WHAT IS NEEDED:
While you copy the lines below, skip the pictures and keep the rest exact.

INFORMATION PROVIDED:
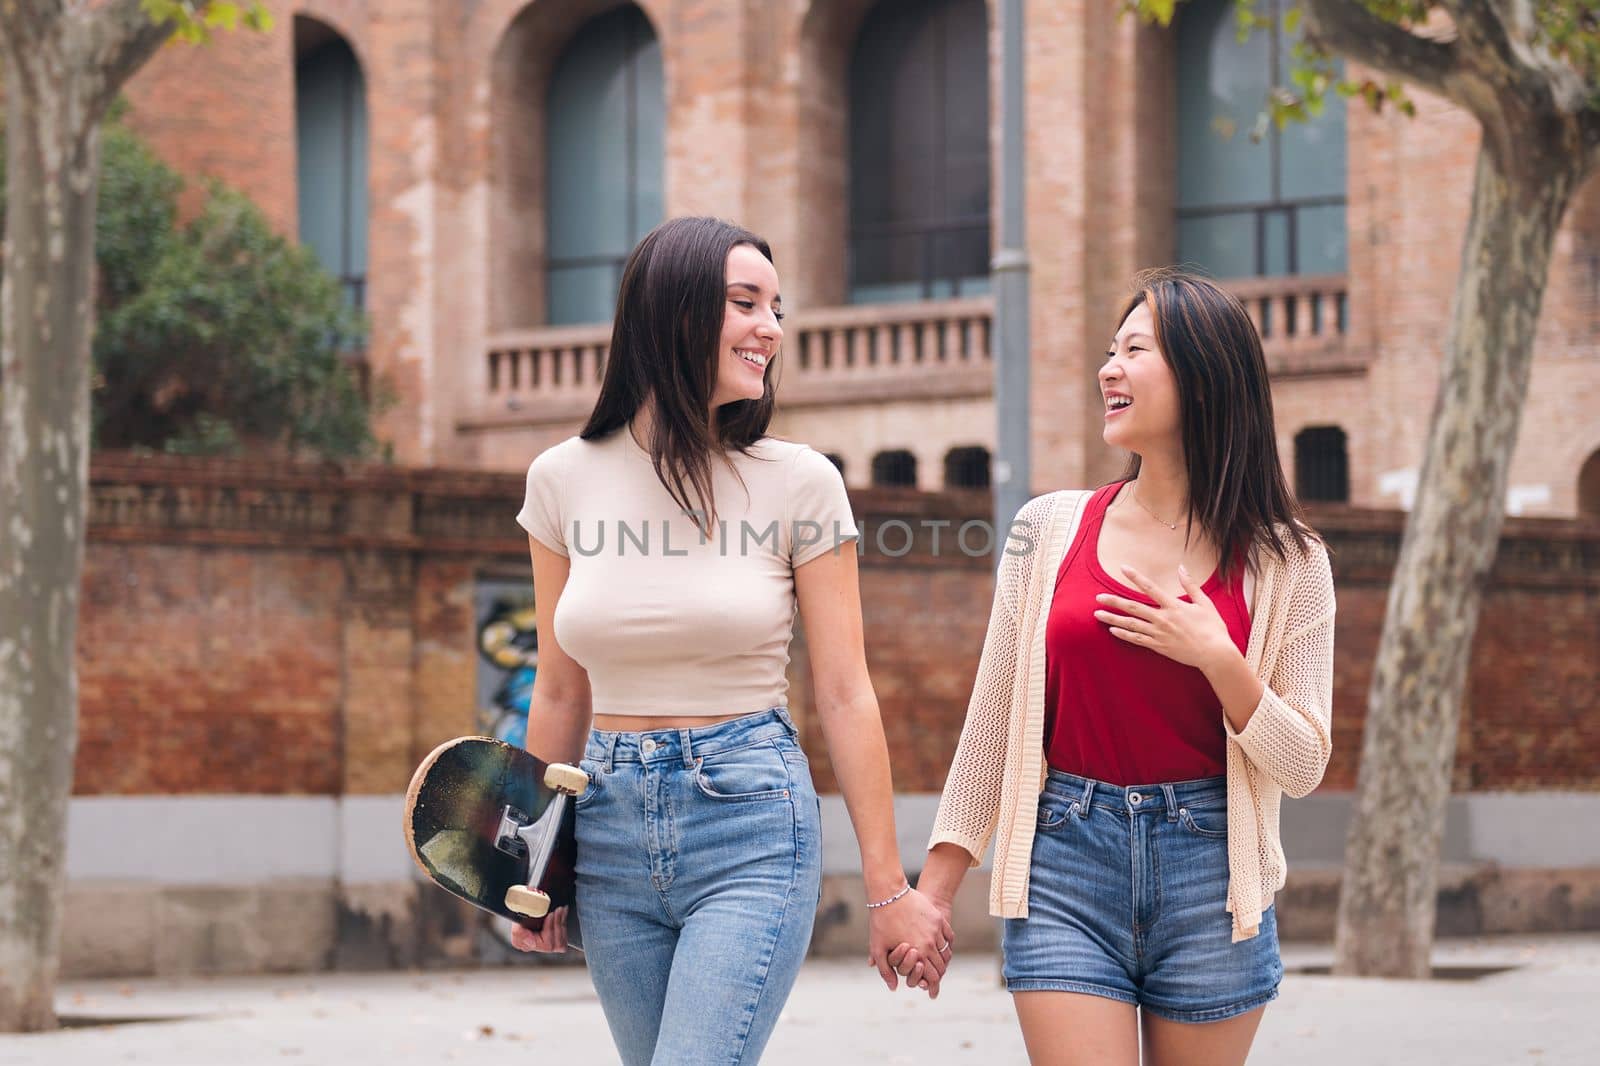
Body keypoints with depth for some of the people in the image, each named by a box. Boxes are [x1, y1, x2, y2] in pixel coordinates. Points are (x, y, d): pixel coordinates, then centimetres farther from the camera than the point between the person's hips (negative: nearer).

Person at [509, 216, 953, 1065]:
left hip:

RESPONSE BOX:
Body keypoints with depth for some of the people in the image, each named by a box. Boxes are [x1, y1, x2, y2] in pixel coordinates. Points are (x, y, d): pixel coordinates, then centimetres farther from the camera than the point between the person's hips (negative: nearer).

Person at [509, 216, 953, 1065]:
left hip:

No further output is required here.